Cualquier puertorriqueño de la Isla puede leer a José y entender perfectamente lo que esta pasando en sus cuentos, pero yo los leo desde el extranjero, desde el mismo lugar en que fueron escritos. No dejo entonces de pensar que desde esta perspectiva, los sentimientos y reflexiones que esta lectura provocan tiene que ser diferentes a los que experimentan aquellos que lo leen en la Isla, pues el mío es, al igual que el de José, un exilio doble, el de la tierra, y el de los años. Ambos estamos lejos del terruño, y a la misma vez, más lejos aún de nuestra adolescencia. Tiempos de formación aquellos, peculiares por su contexto geográfico, pero a la vez universales, al entender nuestra maduración como una que es compartida en la suma total del crecimiento humano de cualquier rincón del planeta, y a través de toda la historia.

Aparece entonces La Abuela, aquella refunfuñona lapidaria, impúdica del comentario abrasivo, a la fuerza tolerada por los que la rodean, y que se ve un día obligada a partir hacia los Estados Unidos. Años pasan, y sometida tal vez a las mismas bofetadas y miradas de flecha acusatoria que Pedro El Largo recibe por causa de su idioma y negritud mientras servia en las guerras extranjeras, cede a la urgencia del regreso, y es completamente otra al volver a tocar suelo isleño. Hoy batallamos tal premura, y la criminalidad en que parece sumergirse la Isla es nuestra excusa favorita para evitar el retorno. Más el cambio radical de La Abuela nos invita a reflexionar y a considerar las armas del exilio suficiente útiles, no solo para transformar nuestras vidas, sino también para un regreso feliz y saludable. Un llamado quizás a devolverle el favor al terruño y regalar lo que hemos aprendido a una nueva generación. Por esto la obra de José es una marcada por lectores expatriados que viven en constante melancolía en mundo sin consecuencias reales y qué solo existe para recordar. El recuerdo perpetuo de tiempos mejores, la irrelevancia del hoy y del ahora, algo así como sí nuestras vidas actuales fueran un eterno paréntesis entre lo que vivimos y lo que añoramos volver a vivir, ansiando en secreto compartir el regreso con la familia de gigantes del sitio en donde se habían escondido, y en donde se les aclaró el color. Es el regreso ancestral del hijo pródigo, que como fantasmal alegoría merodea agazapada los escritos, e imagino también, la conciencia de José.

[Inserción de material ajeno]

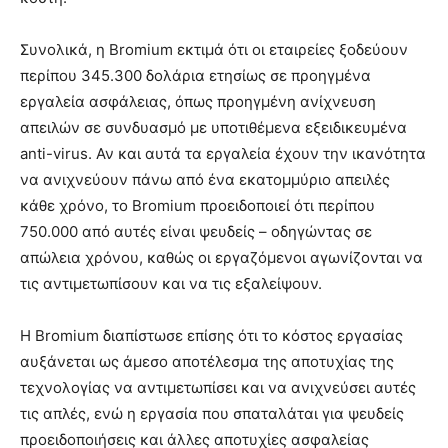
Συνολικά, η Bromium εκτιμά ότι οι εταιρείες ξοδεύουν
περίπου 345.300 δολάρια ετησίως σε προηγμένα
εργαλεία ασφάλειας, όπως προηγμένη ανίχνευση
απειλών σε συνδυασμό με υποτιθέμενα εξειδικευμένα
anti-virus. Αν και αυτά τα εργαλεία έχουν την ικανότητα
να ανιχνεύουν πάνω από ένα εκατομμύριο απειλές
κάθε χρόνο, το Bromium προειδοποιεί ότι περίπου
750.000 από αυτές είναι ψευδείς – οδηγώντας σε
απώλεια χρόνου, καθώς οι εργαζόμενοι αγωνίζονται να
τις αντιμετωπίσουν και να τις εξαλείψουν.
Η Bromium διαπίστωσε επίσης ότι το κόστος εργασίας
αυξάνεται ως άμεσο αποτέλεσμα της αποτυχίας της
τεχνολογίας να αντιμετωπίσει και να ανιχνεύσει αυτές
τις απλές, ενώ η εργασία που σπαταλάται για ψευδείς
προειδοποιήσεις και άλλες αποτυχίες ασφαλείας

Escribiendo con la misma meticulosidad con que Risa Tengo preparaba su repertorio de chistes, José nos revela las claves del recuerdo, la añoranza, y la callada tristeza de algo hermoso que no volverá. Más sin embargo, las flores en el cuento La Fuga, las cuales renacen en una claramente marcada primavera, el renacimiento que sigue a un invierno que para nada se sufre en la Isla, son para mi la clave y pista final de la transición que este segundo libro de José nos ofrece. La reflexión juvenil que coherentemente une ambos trabajos, termina finalmente en este segundo admitiendo la realidad de los Nuyores en nuestras vidas, y esta aceptación, de que también estamos vivos en nuestro presente y no solo en las memorias, nos vuelve a tentar, como tentaba a los exiliados del pasado, a considerar lo que ya habíamos clasificado como impensable. Y aunque esto no sea evidente en el libro, ni indiscutible a flor de piel, es para mi su mensaje escondido, y si así se prefiere, inconciente. Leo entonces este segundo grupo de cuentos como una reflexión encubierta del volver, una metáfora oculta del regreso, la revelación de que todos los corrientes sonidos del país no son más que ensayos de la sinfonía que planean interpretar el día de la llegada.